» Aufgabe A
Beantworte diese Fragen zum Auszug über die EU-Migrationspolitik weiter unten:
(i) Welche vier Länder fürchteten, Frontex könnte langfristig das Kommando über ihre Grenzen übernehmen?
(ii) Welche Art von Maßnahmen hat die EU laut Fazit in den vergangenen Jahren bei der Migrationspolitik vor allem zustande gebracht?
(iii) In welchen Monaten wird das Thema die Union besonders beschäftigen?
» Aufgabe B
Schreib den Text über die EU-Migrationspolitik weiter und knüpf dabei an seinen letzten Satz an.

» Auszug
# # # # # # #

Auch der Außengrenzschutz scheiterte an einem alles schlagenden Argument aus Italien, Spanien, Griechenland und Ungarn: der Angst, Frontex würde langfristig das Kommando über die eigenen Grenzen übernehmen.
Symbolpolitik
Das Fazit: Statt konkreten Ideen und Mehrheitsentscheidungen schaffte die Europäische Union in den vergangenen Jahren in Sachen Migrationspolitik vor allem symbolische Maßnahmen. Doch es gibt kaum eine Strategie, auf europäischer Ebene möglichst schnell zwischen jenen zu unterscheiden, die Schutz brauchen, und jenen, die keinen Schutz brauchen.
Und das Thema wird die Union weiter beschäftigen. Vor allem in den Monaten vor den EU-Wahlen im kommenden Jahr. Insbesondere für Rechtspopulisten ist das ein gefundenes Fressen. Eine EU, die der ankommenden Migranten - egal, wie wenige das mittlerweile sind - nicht Herr wird, gehört offenbar verändert.

# # # # # # #

» Gegebene Daten
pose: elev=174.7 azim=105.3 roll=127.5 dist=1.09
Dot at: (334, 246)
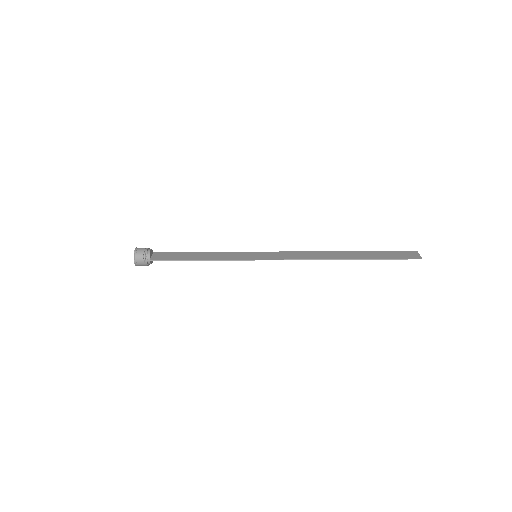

# # # # # # #

» Lösung A
(i) Italien, Spanien, Griechenland und Ungarn
(ii) Vor allem symbolische Maßnahmen
(iii) In den Monaten vor den EU-Wahlen im kommenden Jahr

» Lösung B
Eine schnelle Einigung wäre wünschenswert, heißt es in Brüssel. Der Kommissionspräsident wird nach den Wahlen wechseln, und die Mehrheitsverhältnisse werden sich ändern. Es wird dann neue Kommissare geben, die zum Teil von rechtspopulistischen Regierungen gestellt werden.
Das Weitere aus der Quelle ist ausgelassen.